WORK TO COMPLETE
Copy out everything from the line "Rendered at 1654 by 931 pixels." down to the end of the records, keeping each character as it appears.

DATASET EXTRACT
○ ○ ○
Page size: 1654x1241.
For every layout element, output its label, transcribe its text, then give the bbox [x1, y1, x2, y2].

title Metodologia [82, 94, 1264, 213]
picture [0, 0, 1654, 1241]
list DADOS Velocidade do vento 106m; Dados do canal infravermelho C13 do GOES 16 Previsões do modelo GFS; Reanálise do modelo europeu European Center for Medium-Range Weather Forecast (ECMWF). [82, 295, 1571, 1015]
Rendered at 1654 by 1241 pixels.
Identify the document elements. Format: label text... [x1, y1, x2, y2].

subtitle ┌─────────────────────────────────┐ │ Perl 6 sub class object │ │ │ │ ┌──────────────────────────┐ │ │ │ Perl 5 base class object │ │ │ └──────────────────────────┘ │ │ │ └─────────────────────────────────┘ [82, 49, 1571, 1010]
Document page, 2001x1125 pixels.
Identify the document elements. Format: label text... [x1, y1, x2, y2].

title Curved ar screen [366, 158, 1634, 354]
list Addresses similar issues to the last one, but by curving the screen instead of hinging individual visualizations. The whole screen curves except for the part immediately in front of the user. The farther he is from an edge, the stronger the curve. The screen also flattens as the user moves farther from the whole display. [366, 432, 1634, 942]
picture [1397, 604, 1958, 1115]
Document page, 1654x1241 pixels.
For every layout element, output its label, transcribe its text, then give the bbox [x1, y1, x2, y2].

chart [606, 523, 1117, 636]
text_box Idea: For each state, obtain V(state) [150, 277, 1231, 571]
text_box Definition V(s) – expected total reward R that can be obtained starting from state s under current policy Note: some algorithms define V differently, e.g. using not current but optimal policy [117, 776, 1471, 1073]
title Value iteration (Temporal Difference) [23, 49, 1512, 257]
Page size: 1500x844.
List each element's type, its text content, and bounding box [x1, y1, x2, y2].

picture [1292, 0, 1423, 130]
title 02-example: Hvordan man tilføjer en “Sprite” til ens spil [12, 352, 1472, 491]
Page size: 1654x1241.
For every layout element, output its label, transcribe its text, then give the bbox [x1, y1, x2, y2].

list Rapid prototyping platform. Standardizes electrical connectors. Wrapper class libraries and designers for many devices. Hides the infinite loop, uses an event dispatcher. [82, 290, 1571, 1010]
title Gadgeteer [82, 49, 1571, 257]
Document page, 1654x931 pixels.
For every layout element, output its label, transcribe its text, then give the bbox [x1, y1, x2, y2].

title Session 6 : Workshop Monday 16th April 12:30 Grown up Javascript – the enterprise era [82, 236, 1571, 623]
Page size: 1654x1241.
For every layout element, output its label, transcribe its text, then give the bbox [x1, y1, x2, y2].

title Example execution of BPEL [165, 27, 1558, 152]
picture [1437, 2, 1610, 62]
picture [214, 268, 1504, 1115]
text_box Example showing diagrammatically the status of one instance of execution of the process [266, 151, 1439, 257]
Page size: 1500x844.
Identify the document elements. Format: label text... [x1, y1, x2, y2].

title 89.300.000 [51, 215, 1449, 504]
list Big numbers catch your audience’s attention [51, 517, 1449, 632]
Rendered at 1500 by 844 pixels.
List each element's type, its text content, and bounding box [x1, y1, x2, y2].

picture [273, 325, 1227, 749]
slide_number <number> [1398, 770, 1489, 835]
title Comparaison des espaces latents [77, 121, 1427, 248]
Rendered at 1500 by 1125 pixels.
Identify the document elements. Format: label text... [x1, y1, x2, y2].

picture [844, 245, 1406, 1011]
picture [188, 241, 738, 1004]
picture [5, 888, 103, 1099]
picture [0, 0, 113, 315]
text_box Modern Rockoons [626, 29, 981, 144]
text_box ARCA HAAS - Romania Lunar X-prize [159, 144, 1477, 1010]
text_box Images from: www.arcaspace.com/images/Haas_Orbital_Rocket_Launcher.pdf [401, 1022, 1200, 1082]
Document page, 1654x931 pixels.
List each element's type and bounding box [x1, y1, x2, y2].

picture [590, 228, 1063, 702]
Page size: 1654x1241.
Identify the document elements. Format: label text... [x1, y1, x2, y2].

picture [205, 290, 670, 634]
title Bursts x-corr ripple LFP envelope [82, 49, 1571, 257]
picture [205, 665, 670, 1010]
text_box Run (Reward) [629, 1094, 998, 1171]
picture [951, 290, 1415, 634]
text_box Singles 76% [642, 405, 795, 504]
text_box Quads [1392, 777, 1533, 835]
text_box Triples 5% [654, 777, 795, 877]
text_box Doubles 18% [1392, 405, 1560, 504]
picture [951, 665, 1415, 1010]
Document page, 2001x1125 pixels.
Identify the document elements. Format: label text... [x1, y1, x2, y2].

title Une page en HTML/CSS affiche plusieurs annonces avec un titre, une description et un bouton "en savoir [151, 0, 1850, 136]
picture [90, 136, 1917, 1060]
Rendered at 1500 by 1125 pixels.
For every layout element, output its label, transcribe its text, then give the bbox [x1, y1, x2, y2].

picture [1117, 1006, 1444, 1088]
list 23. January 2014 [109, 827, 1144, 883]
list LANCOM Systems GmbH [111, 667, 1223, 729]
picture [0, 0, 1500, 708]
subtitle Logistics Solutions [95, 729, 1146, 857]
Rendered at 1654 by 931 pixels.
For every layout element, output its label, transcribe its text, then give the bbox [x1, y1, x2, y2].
○ ○ ○
EXERCISE RESPONSE
Rendered at 1654 by 931 pixels.
For every layout element, output its label, transcribe its text, then give the bbox [x1, y1, x2, y2].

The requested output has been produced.